[<prev] [next>] [<thread-prev] [thread-next>] [day] [month] [year] [list]
Message-ID: <1329989454.24994.57.camel@twins>
Date: Thu, 23 Feb 2012 10:30:54 +0100
From: Peter Zijlstra <peterz@...radead.org>
To: Venkatesh Pallipadi <venki@...gle.com>
Cc: Thomas Gleixner <tglx@...utronix.de>,
Ingo Molnar <mingo@...hat.com>,
"H. Peter Anvin" <hpa@...or.com>,
Suresh Siddha <suresh.b.siddha@...el.com>,
Aaron Durbin <adurbin@...gle.com>,
Paul Turner <pjt@...gle.com>,
Yong Zhang <yong.zhang0@...il.com>,
linux-kernel@...r.kernel.org
Subject: Re: [PATCH] Extend mwait idle to optimize away CAL and RES
interrupts to an idle CPU -v1
On Wed, 2012-02-22 at 16:36 -0800, Venkatesh Pallipadi wrote:
> Changes since previous versions:
> Moved the changes into arch specific code as per PeterZ suggestion
You failed:
> include/linux/sched.h | 2 +
> kernel/sched/core.c | 13 ++++++
> diff --git a/arch/x86/include/asm/ipiless_poke.h b/arch/x86/include/asm/ipiless_poke.h
> new file mode 100644
> index 0000000..58670c7
> --- /dev/null
> +++ b/arch/x86/include/asm/ipiless_poke.h
> @@ -0,0 +1,82 @@
> +#ifndef _ASM_X86_IPILESS_POKE_H
> +#define _ASM_X86_IPILESS_POKE_H
> +
> +#include <linux/sched.h>
> +#include <asm/thread_info.h>
> +
> +#ifdef CONFIG_SMP
> +
> +DECLARE_PER_CPU(atomic_t *, idle_task_ti_flags);
> +
> +/*
> + * Use 2 bits in idle_task's thead info flags:
> + * TIF_IPILESS_IDLE marks enter to and exit from idle states with ipiless
> + * wakeup capability.
> + * TIF_IPI_PENDING set by IPI source CPU if it finds that the IPI target CPU
> + * is in TIF_IPILESS_IDLE state (and TIF_IPI_PENDING is not already set).
> + * Setting of TIF_IPI_PENDING bit brings the target CPU out of idle state.
> + */
> +
> +static inline void ipiless_idle_enter(void)
> +{
> + set_thread_flag(TIF_IPILESS_IDLE);
> +}
> +
> +static inline void ipiless_idle_exit(void)
> +{
> + clear_thread_flag(TIF_IPILESS_IDLE);
> +}
> +
> +static inline int is_ipi_pending(void)

▬▬▬▬▬▬▬▬▬▬

**Task set**
(1) In the patch email about ipiless idle wakeup, what does setting the TIF_IPI_PENDING bit do to the target CPU?
(2) Write the next part of the ipiless idle patch email, picking up right after its last line.

▬▬▬▬▬▬▬▬▬▬

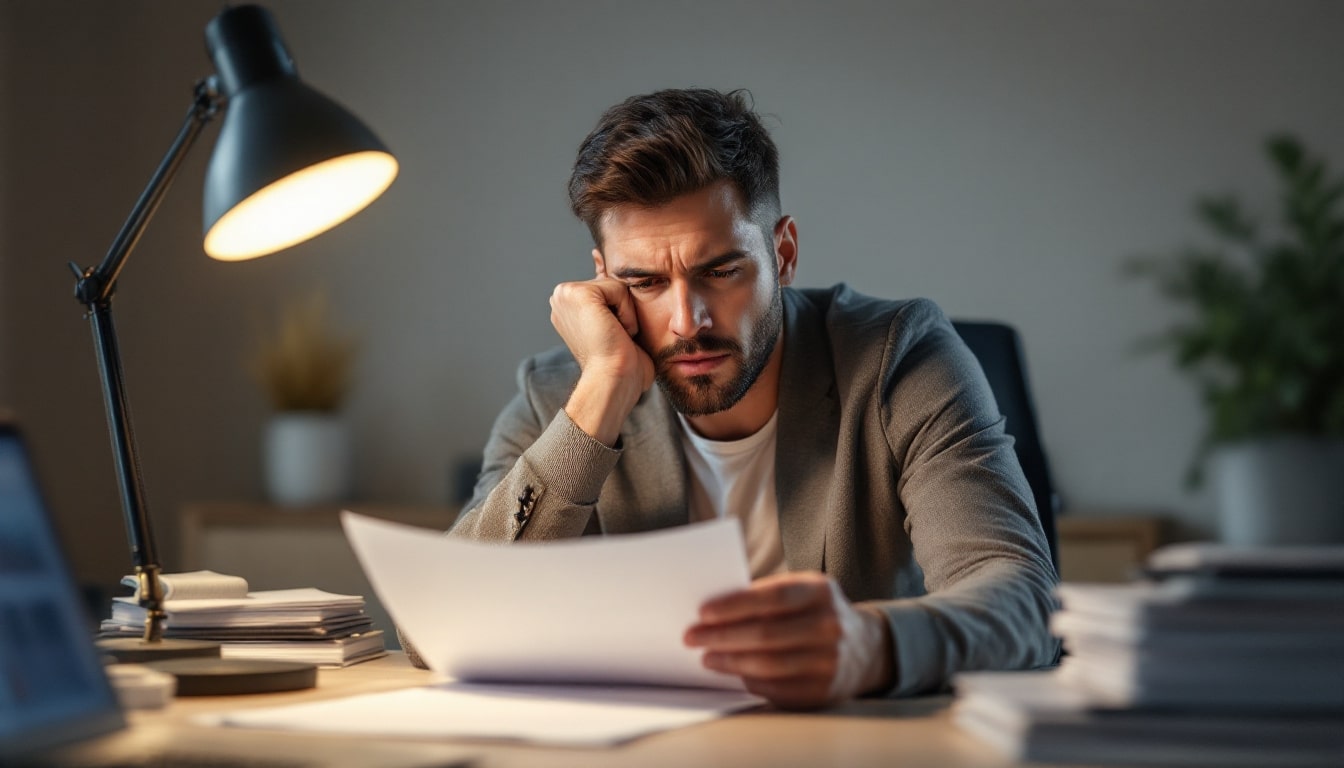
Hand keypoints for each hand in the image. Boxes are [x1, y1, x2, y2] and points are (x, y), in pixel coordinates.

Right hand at [549, 276, 654, 444]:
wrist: (614, 381)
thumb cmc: (619, 362)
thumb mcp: (615, 319)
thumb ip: (610, 293)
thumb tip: (601, 259)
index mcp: (567, 304)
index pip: (609, 287)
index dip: (621, 310)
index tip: (611, 334)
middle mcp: (561, 297)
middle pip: (613, 282)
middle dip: (623, 310)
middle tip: (613, 337)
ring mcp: (565, 294)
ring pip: (617, 285)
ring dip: (626, 314)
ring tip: (614, 336)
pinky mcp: (577, 294)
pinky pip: (619, 289)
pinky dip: (627, 314)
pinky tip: (616, 332)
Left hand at [684, 572, 892, 708]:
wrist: (865, 648)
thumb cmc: (817, 614)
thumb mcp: (803, 592)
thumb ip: (766, 596)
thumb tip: (714, 611)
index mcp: (822, 592)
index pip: (773, 597)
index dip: (735, 605)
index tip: (703, 612)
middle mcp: (831, 626)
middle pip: (766, 634)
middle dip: (722, 636)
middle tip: (693, 637)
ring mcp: (830, 662)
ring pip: (768, 664)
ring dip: (730, 662)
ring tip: (707, 657)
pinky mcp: (823, 691)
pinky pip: (777, 688)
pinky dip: (749, 680)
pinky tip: (732, 673)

▬▬▬▬▬▬▬▬▬▬

**Answers by item number**
(1) It brings the target CPU out of idle state.

(2)
> +{
> + return unlikely(test_thread_flag(TIF_IPI_PENDING));
> +}
> +
> +static inline int need_wakeup(void)
> +{
> + return need_resched() || is_ipi_pending();
> +}
> +
> +static inline void ipiless_pending_work(void)
> +{
> + if (is_ipi_pending()) {
> + clear_thread_flag(TIF_IPI_PENDING);
> + local_bh_disable();
> + local_irq_disable();
That local_bh_disable() is completely superfluous, disabling IRQs
already kills bh.
> + generic_smp_call_function_single_interrupt();
> + __scheduler_ipi();
Why not scheduler_ipi()?
Also, you could keep a pending vector bitmask in a per-cpu variable to
avoid having to call all handlers. not sure that's worth it for just
two, but something to keep in mind for if/when this starts expanding.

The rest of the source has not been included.